Occasionally, the boys would ask, “Dad, when are you and Miss Farran going to be married?” His answer: I didn’t propose yet.
He did so in July 2021, on the Burlington waterfront where they’d had their first date, interrupting a post-dinner argument to say, “Farran, I brought you out here because I want to spend the rest of my life with you.” Then he reached into the bag he’d been carrying all night — she’d teased him about it, calling it his “satchel” — for the ring.
They hoped to marry at an outdoor pavilion in Delran. But two days before the wedding, there was a deluge of rain, and workers began digging around the site. In haste, they found a vacant bank building in Trenton — high ceilings, waxed floors — that they were able to use at no charge.
“Before we got married, she said, ‘You better cry when I walk down the aisle,’ ” Theo says. “I said, ‘I’m a thug. I’m not crying.’ ” But when Farran began walking toward him, arm in arm with her 78-year-old father, the voice singing “You Are So Beautiful” struck Theo as stunningly familiar.
“It was her. She’d recorded herself singing that song. It sent a chill down my body, and I started tearing up. The voice that drew me to her was the voice singing to me as my bride was walking toward me.”
Tyler and Trey were best men, with Tyler gripping the ring box tightly. Trey couldn’t wait to call Farran Mom. And shortly after they married, he began asking about a sibling. “When are you guys going to have a baby?” he often queries. “What are we going to name our baby?”

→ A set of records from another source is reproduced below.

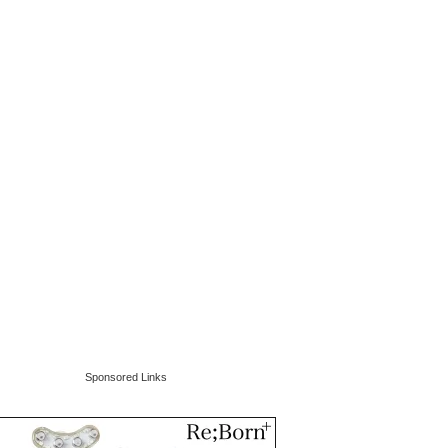
Sponsored Links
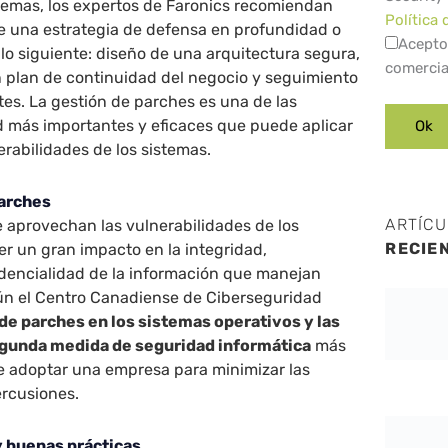
stemas, los expertos de Faronics recomiendan
Política 
ce una estrategia de defensa en profundidad o
Acepto
lo siguiente: diseño de una arquitectura segura,
comercia
n plan de continuidad del negocio y seguimiento
tes. La gestión de parches es una de las
 más importantes y eficaces que puede aplicar
erabilidades de los sistemas.
parches
ARTÍC
 aprovechan las vulnerabilidades de los
RECIE
r un gran impacto en la integridad,
idencialidad de la información que manejan
ún el Centro Canadiense de Ciberseguridad
 de parches en los sistemas operativos y las
segunda medida de seguridad informática
más
 adoptar una empresa para minimizar las
ercusiones.
y buenas prácticas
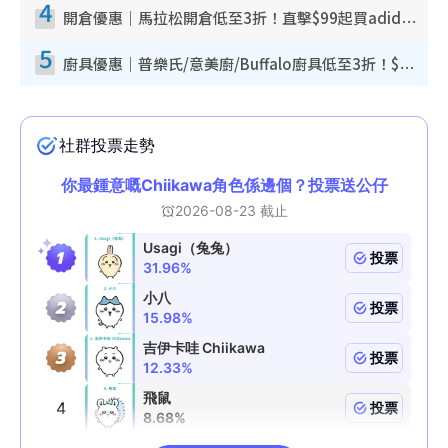
4
開倉優惠｜馬拉松開倉低至3折！直擊$99起買adidas／New Balance／Puma鞋款 STANLEY保溫杯劈價至$119起
5
廚具優惠｜普樂氏/意美廚/Buffalo廚具低至3折！$89起買煎鍋／炒鑊／個人鍋 同場小家電激減至$99起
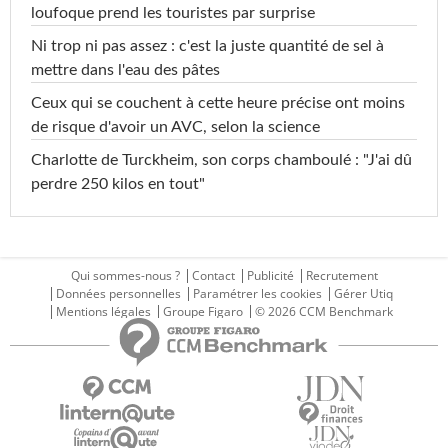
loufoque prend les touristes par surprise
Ni trop ni pas assez : c'est la juste quantité de sel à
mettre dans l'eau des pâtes
Ceux qui se couchent à cette heure précise ont moins
de risque d'avoir un AVC, selon la science
Charlotte de Turckheim, son corps chamboulé : "J'ai dû
perdre 250 kilos en tout"
Qui sommes-nous ?
Contact
Publicité
Recrutement
Données personnelles
Paramétrer les cookies
Gérer Utiq
Mentions légales
Groupe Figaro
© 2026 CCM Benchmark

The wedding gave them legal imprimatur. But becoming family, Theo and Farran say, is not a single event; rather, it’s a slow accrual of experiences, struggles, and intimacies. There was the time last summer when the four went to Wildwood and Tyler, who’s typically afraid of water, bravely dunked in the pool. And the time in Baltimore, when he clung to both Farran and Theo in the midst of a noisy crowd. And the moment when Trey first called Farran Mom in public.
Recently, Theo woke up feeling a bit unwell. While he lingered in bed, Farran got the boys up, made breakfast, and made sure they were ready for school. “She woke me up, and I was thinking: It’s 6:30, I’ve got to help her with the boys. She said, ‘I did everything. We’re getting ready to leave.’ I thought: Wow. It’s a team thing, now.”